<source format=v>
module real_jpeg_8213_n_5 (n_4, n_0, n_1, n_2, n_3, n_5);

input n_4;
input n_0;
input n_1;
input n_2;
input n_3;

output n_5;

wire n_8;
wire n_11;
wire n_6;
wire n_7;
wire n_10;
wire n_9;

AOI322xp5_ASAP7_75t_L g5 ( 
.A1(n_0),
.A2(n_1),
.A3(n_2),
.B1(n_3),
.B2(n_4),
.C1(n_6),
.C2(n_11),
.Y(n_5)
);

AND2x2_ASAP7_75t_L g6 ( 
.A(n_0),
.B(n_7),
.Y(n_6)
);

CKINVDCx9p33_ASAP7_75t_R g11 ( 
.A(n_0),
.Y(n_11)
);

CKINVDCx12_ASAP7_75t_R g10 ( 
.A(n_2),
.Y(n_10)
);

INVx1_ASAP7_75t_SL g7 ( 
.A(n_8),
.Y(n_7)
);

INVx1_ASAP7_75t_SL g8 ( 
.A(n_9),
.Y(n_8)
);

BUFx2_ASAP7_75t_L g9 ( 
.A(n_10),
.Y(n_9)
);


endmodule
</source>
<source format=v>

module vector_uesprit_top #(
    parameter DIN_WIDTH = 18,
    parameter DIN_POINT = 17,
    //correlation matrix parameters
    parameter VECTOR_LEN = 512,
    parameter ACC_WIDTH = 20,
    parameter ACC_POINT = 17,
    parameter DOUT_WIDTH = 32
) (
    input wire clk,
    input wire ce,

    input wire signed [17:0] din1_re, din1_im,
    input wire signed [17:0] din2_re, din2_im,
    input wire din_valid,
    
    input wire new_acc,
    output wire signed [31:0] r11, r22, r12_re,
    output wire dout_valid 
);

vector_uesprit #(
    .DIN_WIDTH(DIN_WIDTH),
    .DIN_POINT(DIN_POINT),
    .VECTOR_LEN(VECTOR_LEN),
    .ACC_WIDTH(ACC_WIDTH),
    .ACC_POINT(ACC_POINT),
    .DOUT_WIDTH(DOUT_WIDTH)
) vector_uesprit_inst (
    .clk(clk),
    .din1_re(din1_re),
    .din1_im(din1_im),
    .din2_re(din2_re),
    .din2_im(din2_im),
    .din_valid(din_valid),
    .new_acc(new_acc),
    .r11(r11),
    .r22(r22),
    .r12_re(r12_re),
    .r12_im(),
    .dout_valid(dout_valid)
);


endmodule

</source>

---

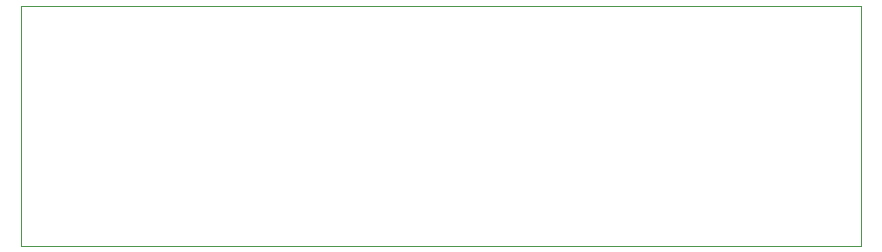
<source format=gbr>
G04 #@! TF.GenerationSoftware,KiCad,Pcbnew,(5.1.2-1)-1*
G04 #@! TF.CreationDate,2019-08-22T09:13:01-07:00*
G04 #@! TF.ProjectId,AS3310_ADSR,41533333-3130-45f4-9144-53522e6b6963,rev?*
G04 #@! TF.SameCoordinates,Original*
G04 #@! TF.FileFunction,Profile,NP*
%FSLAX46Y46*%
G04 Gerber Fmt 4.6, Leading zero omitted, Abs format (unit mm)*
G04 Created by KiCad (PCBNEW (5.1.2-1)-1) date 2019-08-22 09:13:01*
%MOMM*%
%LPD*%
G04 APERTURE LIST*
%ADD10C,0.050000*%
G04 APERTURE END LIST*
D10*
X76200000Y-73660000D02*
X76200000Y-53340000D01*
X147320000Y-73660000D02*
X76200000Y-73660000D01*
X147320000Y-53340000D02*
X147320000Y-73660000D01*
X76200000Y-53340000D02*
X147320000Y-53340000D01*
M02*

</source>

* [ASSIGNMENT]
Which lines hold the string "LIST"? Copy all of them from the data above.

* [OUTPUT FOR THIS TASK]
G04 APERTURE LIST*
G04 APERTURE END LIST*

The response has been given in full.